#### PASSAGE CITÉ:
******************************

RSE et réglementation
La responsabilité sociétale des entreprises (RSE) est définie par la Commission Européenne comme « l’intégration volontaire par les entreprises de préoccupations sociales et environnementales à leurs activités commerciales et leurs relations avec les parties prenantes. »
Il s’agit ainsi des actions qu’une entreprise choisit de mener, au-delà de ses obligations juridiques, pour contribuer aux enjeux du développement durable.
Mettre en place une démarche RSE, c’est donc aller au-delà de la loi, et du cadre légal qui régit les pratiques liées à la RSE. Une entreprise qui se contente d’appliquer les normes de l’Organisation Internationale du Travail sur le travail des enfants ou les obligations anti-corruption de la loi Sapin 2 ne peut donc pas mettre en valeur ces actions dans le cadre de sa démarche RSE.

******************************

#### DONNÉES EXTRAITES:
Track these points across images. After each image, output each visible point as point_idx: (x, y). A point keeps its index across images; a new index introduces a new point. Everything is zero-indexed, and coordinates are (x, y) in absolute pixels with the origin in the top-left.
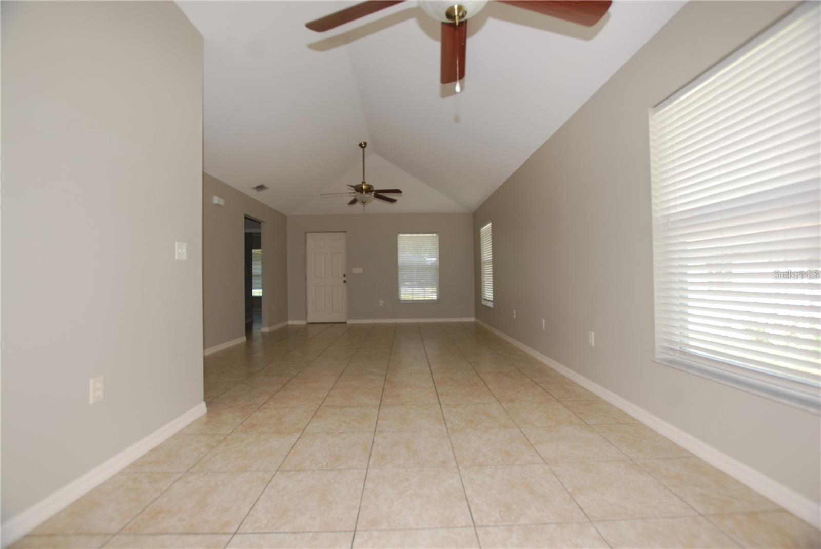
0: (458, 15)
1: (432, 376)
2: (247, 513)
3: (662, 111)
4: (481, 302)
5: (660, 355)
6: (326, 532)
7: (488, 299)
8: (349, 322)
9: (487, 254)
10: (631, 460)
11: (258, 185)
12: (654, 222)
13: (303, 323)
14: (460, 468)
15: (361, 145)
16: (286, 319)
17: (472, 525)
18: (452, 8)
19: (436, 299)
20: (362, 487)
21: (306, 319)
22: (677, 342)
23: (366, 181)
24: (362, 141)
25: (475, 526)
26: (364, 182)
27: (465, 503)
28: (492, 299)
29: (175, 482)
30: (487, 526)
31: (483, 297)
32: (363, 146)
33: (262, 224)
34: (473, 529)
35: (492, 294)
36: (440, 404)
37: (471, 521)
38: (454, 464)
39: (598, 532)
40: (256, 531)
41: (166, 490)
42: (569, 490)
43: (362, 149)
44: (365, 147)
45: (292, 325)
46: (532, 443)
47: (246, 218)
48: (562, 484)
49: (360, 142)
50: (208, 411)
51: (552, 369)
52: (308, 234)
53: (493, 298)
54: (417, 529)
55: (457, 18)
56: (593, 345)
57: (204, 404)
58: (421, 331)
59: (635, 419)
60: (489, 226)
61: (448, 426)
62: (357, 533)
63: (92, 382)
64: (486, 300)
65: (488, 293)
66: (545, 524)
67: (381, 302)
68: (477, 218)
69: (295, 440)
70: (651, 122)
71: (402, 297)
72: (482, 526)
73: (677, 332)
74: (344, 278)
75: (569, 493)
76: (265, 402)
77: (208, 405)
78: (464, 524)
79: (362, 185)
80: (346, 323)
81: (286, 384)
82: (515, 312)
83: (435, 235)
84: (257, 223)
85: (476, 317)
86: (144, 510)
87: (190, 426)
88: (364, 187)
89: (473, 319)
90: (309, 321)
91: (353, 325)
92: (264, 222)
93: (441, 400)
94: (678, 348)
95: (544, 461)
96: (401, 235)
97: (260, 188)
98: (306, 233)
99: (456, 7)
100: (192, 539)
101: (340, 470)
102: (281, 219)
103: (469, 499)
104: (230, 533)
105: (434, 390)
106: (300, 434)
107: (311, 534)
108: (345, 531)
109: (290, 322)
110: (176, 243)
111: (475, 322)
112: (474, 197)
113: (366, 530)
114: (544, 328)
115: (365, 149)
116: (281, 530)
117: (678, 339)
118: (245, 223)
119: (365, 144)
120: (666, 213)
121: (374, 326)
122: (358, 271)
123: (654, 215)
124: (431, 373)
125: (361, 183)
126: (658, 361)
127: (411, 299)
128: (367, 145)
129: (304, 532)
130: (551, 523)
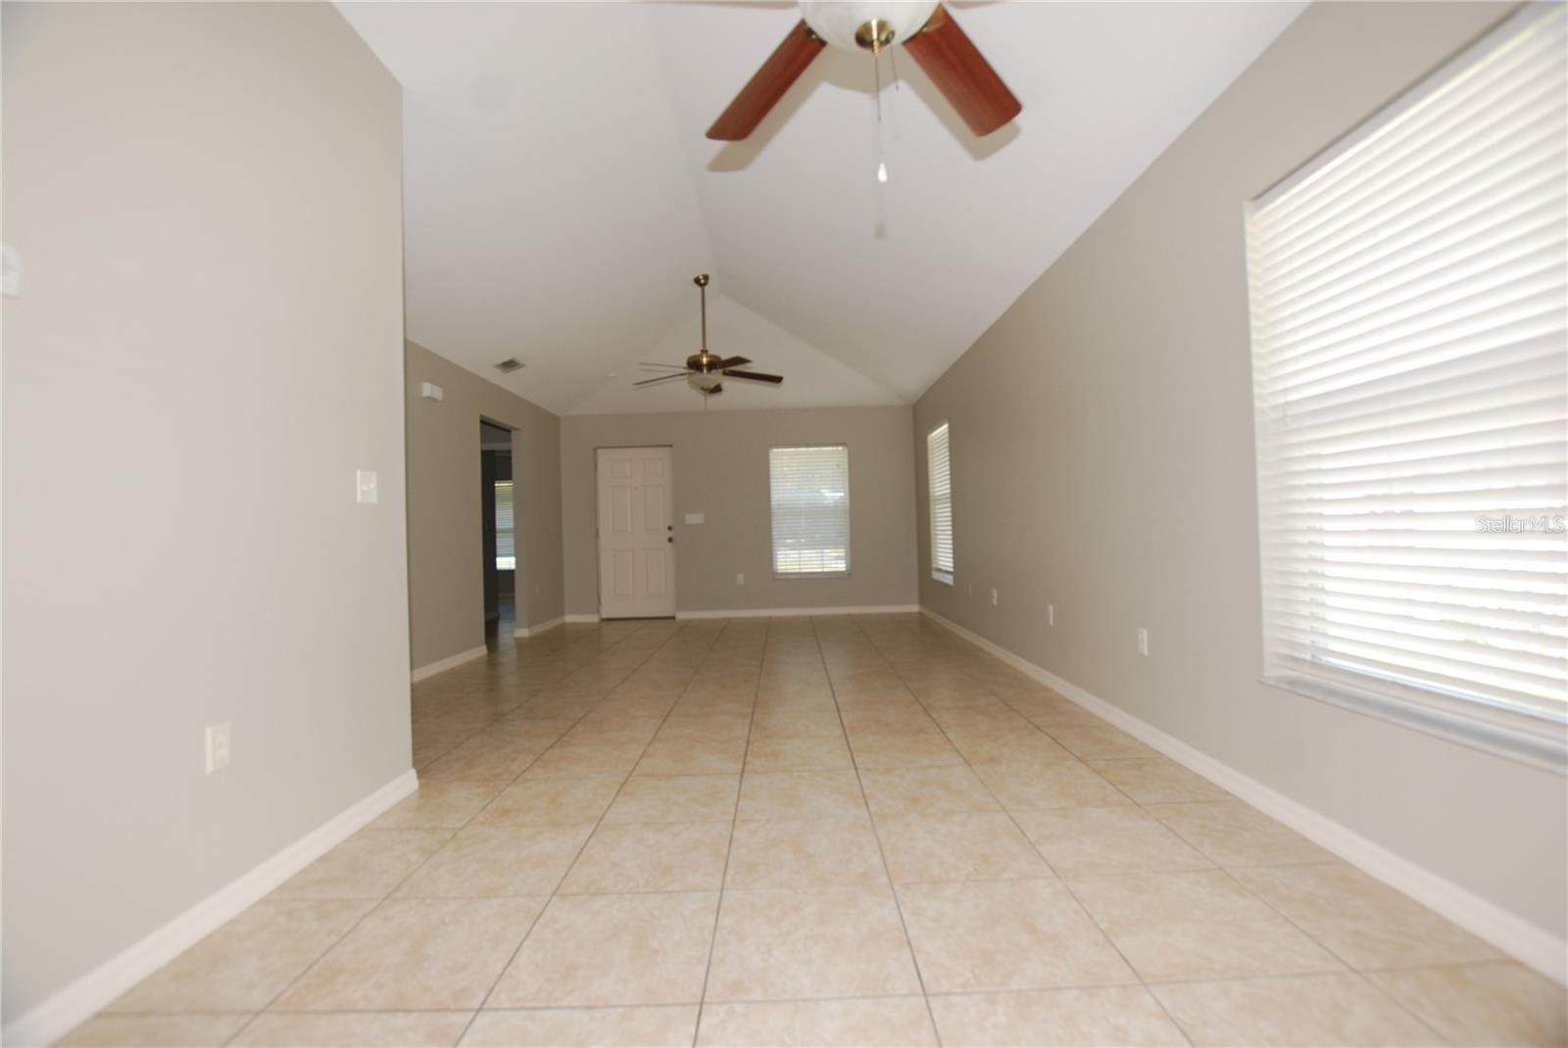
0: (878, 39)
1: (840, 716)
2: (500, 971)
3: (1270, 207)
4: (930, 574)
5: (1273, 671)
6: (648, 1006)
7: (944, 568)
8: (681, 616)
9: (940, 483)
10: (1221, 868)
11: (506, 359)
12: (1258, 419)
13: (594, 619)
14: (896, 887)
15: (697, 281)
16: (562, 613)
17: (920, 991)
18: (867, 28)
19: (844, 569)
20: (713, 922)
21: (598, 612)
22: (1304, 645)
23: (708, 348)
24: (699, 273)
25: (925, 995)
26: (704, 351)
27: (907, 952)
28: (951, 570)
29: (365, 916)
30: (948, 994)
31: (934, 566)
32: (701, 282)
33: (513, 433)
34: (923, 1000)
35: (951, 560)
36: (856, 769)
37: (918, 984)
38: (883, 879)
39: (1158, 1002)
40: (518, 1005)
41: (349, 932)
42: (1103, 926)
43: (699, 289)
44: (705, 284)
45: (573, 624)
46: (1032, 840)
47: (485, 423)
48: (1089, 915)
49: (695, 276)
50: (421, 786)
51: (1068, 702)
52: (600, 451)
53: (954, 567)
54: (817, 1000)
55: (876, 43)
56: (1146, 652)
57: (413, 773)
58: (813, 629)
59: (1228, 793)
60: (943, 429)
61: (873, 808)
62: (704, 1006)
63: (209, 731)
64: (940, 570)
65: (944, 558)
66: (1059, 989)
67: (741, 578)
68: (920, 414)
69: (586, 838)
70: (1249, 228)
71: (779, 568)
72: (935, 995)
73: (1305, 625)
74: (670, 534)
75: (1102, 931)
76: (528, 768)
77: (420, 775)
78: (905, 991)
79: (701, 356)
80: (673, 618)
81: (564, 735)
82: (995, 592)
83: (840, 448)
84: (505, 431)
85: (922, 601)
86: (310, 967)
87: (387, 813)
88: (704, 360)
89: (915, 608)
90: (604, 616)
91: (688, 623)
92: (515, 429)
93: (857, 761)
94: (1308, 657)
95: (1055, 872)
96: (775, 450)
97: (510, 365)
98: (595, 449)
99: (874, 24)
100: (400, 1020)
101: (671, 892)
102: (549, 424)
103: (914, 944)
104: (469, 1010)
105: (845, 742)
106: (593, 826)
107: (620, 1010)
108: (684, 1005)
109: (569, 618)
110: (359, 473)
111: (920, 614)
112: (915, 376)
113: (723, 1003)
114: (1051, 623)
115: (706, 288)
116: (565, 1003)
117: (1306, 639)
118: (482, 430)
119: (706, 277)
120: (1281, 400)
121: (729, 621)
122: (695, 519)
123: (1257, 404)
124: (838, 710)
125: (699, 353)
126: (1270, 682)
127: (797, 571)
128: (710, 281)
129: (605, 1007)
130: (1070, 988)
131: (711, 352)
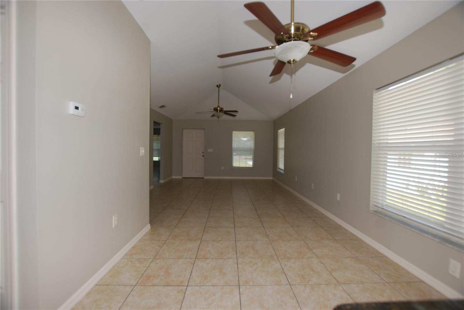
1: (256, 211)
2: (189, 277)
3: (380, 92)
4: (277, 169)
5: (372, 208)
6: (227, 286)
8: (206, 178)
9: (281, 144)
10: (357, 257)
11: (161, 105)
12: (373, 146)
13: (180, 177)
14: (279, 259)
15: (217, 86)
16: (172, 176)
17: (289, 284)
19: (252, 166)
20: (237, 266)
21: (182, 175)
22: (380, 203)
23: (220, 105)
24: (218, 84)
25: (290, 285)
26: (219, 106)
27: (284, 275)
28: (283, 169)
29: (151, 263)
30: (295, 285)
31: (278, 167)
32: (218, 86)
33: (161, 125)
34: (290, 286)
35: (284, 166)
36: (264, 227)
37: (288, 282)
38: (276, 257)
39: (343, 288)
40: (196, 285)
41: (148, 266)
42: (329, 270)
43: (218, 88)
44: (220, 87)
45: (174, 179)
46: (311, 248)
47: (155, 122)
48: (326, 268)
50: (151, 228)
51: (316, 210)
52: (184, 130)
53: (284, 168)
54: (266, 285)
55: (292, 64)
56: (339, 200)
57: (149, 224)
58: (244, 184)
59: (358, 238)
60: (283, 129)
61: (270, 238)
62: (240, 286)
63: (114, 217)
64: (280, 169)
65: (281, 165)
66: (320, 284)
67: (222, 168)
68: (276, 124)
69: (199, 244)
70: (374, 97)
71: (234, 165)
72: (293, 285)
73: (381, 198)
74: (203, 154)
75: (329, 271)
76: (177, 224)
77: (151, 225)
78: (285, 284)
79: (217, 108)
80: (203, 178)
81: (184, 214)
82: (296, 177)
83: (252, 132)
84: (159, 124)
85: (273, 176)
86: (142, 275)
87: (145, 235)
88: (218, 109)
89: (271, 178)
90: (184, 177)
91: (208, 180)
93: (264, 225)
94: (380, 206)
95: (317, 257)
96: (234, 132)
97: (162, 107)
98: (183, 129)
99: (292, 60)
100: (169, 288)
101: (225, 259)
102: (170, 121)
103: (286, 273)
104: (185, 286)
105: (259, 219)
106: (200, 241)
107: (220, 287)
108: (235, 286)
109: (174, 177)
110: (141, 148)
111: (273, 180)
113: (244, 285)
114: (313, 188)
115: (220, 88)
116: (207, 285)
117: (381, 202)
118: (154, 124)
119: (220, 85)
120: (379, 142)
121: (219, 180)
122: (210, 150)
123: (373, 142)
124: (256, 210)
125: (217, 107)
126: (371, 212)
127: (239, 166)
128: (221, 86)
129: (217, 286)
130: (323, 284)
131: (220, 107)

******************************

#### CONSIGNE:
Poursuivez le texte sur la RSE et la réglementation après sa dernière phrase. Les données n'ont aucun lien avec le texte sur la RSE et la réglementation.

#### RÉPONSE RÉDIGÉE:
Les entreprises sont ainsi relativement libres de choisir parmi les différents référentiels internationaux qui se sont développés pour structurer leur démarche RSE. Cependant, de plus en plus de pays, dont la France, choisissent de mettre en place une réglementation autour de la RSE, et notamment du reporting extra-financier. Il est donc important d’être au courant du cadre réglementaire et juridique applicable à votre entreprise.
2001-2016 : les prémices des lois françaises touchant à la RSE
La France est l’un des pays pionniers sur le cadre législatif lié à la RSE. Elle a été le premier pays à demander aux entreprises de rendre des comptes sur les conséquences sociales et environnementales de leurs activités, et a fait évoluer son cadre législatif pour qu’il reste pertinent au regard des nouvelles responsabilités des entreprises et des évolutions internationales.
Loi relative aux Nouvelles Régulations Économiques (loi NRE, 2001)
Avec cette loi, la France devient le premier pays à inscrire le reporting extra-financier dans le cadre légal. La loi NRE impose aux entreprises cotées sur un marché réglementé de présenter dans leur rapport de gestion annuel les conséquences sociales et environnementales de leurs activités.
Lois Grenelle 1 et 2 (2009-2012)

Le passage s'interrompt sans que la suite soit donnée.